Embora o legado espiritual da Cartuxa seja, de longe, seu mais precioso patrimônio, este se traduz também em inumeráveis aspectos concretos, entre os quais o famoso licor Chartreuse, composto de cento e trinta ervas. Seu longo processo de preparação, com quatro destilações e cinco infusões, é conhecido apenas por dois cartuxos.
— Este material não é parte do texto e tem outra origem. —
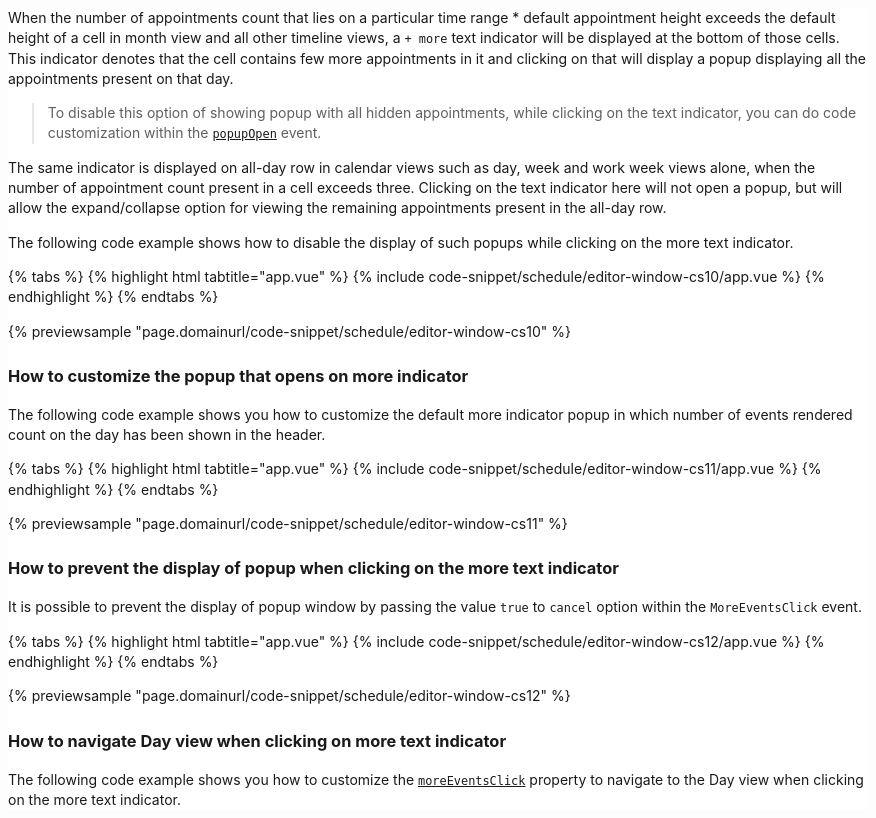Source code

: When the number of appointments count that lies on a particular time range * default appointment height exceeds the default height of a cell in month view and all other timeline views, a `+ more` text indicator will be displayed at the bottom of those cells. This indicator denotes that the cell contains few more appointments in it and clicking on that will display a popup displaying all the appointments present on that day.

> To disable this option of showing popup with all hidden appointments, while clicking on the text indicator, you can do code customization within the [`popupOpen`](../api/schedule#popupopen) event.

The same indicator is displayed on all-day row in calendar views such as day, week and work week views alone, when the number of appointment count present in a cell exceeds three. Clicking on the text indicator here will not open a popup, but will allow the expand/collapse option for viewing the remaining appointments present in the all-day row.

The following code example shows how to disable the display of such popups while clicking on the more text indicator.

{% tabs %}
{% highlight html tabtitle="app.vue" %}
{% include code-snippet/schedule/editor-window-cs10/app.vue %}
{% endhighlight %}
{% endtabs %}
        
{% previewsample "page.domainurl/code-snippet/schedule/editor-window-cs10" %}

### How to customize the popup that opens on more indicator

The following code example shows you how to customize the default more indicator popup in which number of events rendered count on the day has been shown in the header.

{% tabs %}
{% highlight html tabtitle="app.vue" %}
{% include code-snippet/schedule/editor-window-cs11/app.vue %}
{% endhighlight %}
{% endtabs %}
        
{% previewsample "page.domainurl/code-snippet/schedule/editor-window-cs11" %}

### How to prevent the display of popup when clicking on the more text indicator

It is possible to prevent the display of popup window by passing the value `true` to `cancel` option within the `MoreEventsClick` event.

{% tabs %}
{% highlight html tabtitle="app.vue" %}
{% include code-snippet/schedule/editor-window-cs12/app.vue %}
{% endhighlight %}
{% endtabs %}
        
{% previewsample "page.domainurl/code-snippet/schedule/editor-window-cs12" %}

### How to navigate Day view when clicking on more text indicator

The following code example shows you how to customize the [`moreEventsClick`](../api/schedule#moreeventsclick) property to navigate to the Day view when clicking on the more text indicator.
Não deixa de ser admirável que uma das Ordens mais austeras da Igreja, cujos costumes prescrevem jejuns rigorosos e sequer permitem este licor nas suas mesas, tenha oferecido ao mundo tal maravilha.

Com justiça, no escudo da Ordem constam sete estrelas que representam São Bruno e seus seis primeiros discípulos, fazendo meio arco sobre um orbe coroado pela cruz, e o lema Stat crux dum volvitur orbis – A cruz fica de pé, enquanto o mundo gira.

 

Notas

1 WIEL, Constant Van de. History of Canon Law. Louvain: Peeters Press, 1991, p.84. Do latim: “Nunca reformada, porque nunca deformada”.
2 PIO XI. Constituição Apostólica Umbratilem.
3 Existiam também os cônegos regulares, que levavam vida em comum. Não se conhece o momento em que São Bruno foi ordenado sacerdote. Na época costumava-se usar o título de clérigo para qualquer membro da Hierarquia, mesmo se ele não fosse presbítero.
4 Sodoma, Gomorra, Admá, Seboim e Soar, cinco cidades do Antigo Testamento castigadas por seus pecados.
5 VITA ANTIQUIOR SANCTI BRUNONIS, n.1-7: PL 152; 482-484.
6 SÃO BRUNO. Carta a su amigo Raúl. In: SÁEZ DE SANTAMARÍA, Gerardo Posada. Maestro Bruno, Padre de monjes. 2.ed. Madrid: BAC, 1995, p.163.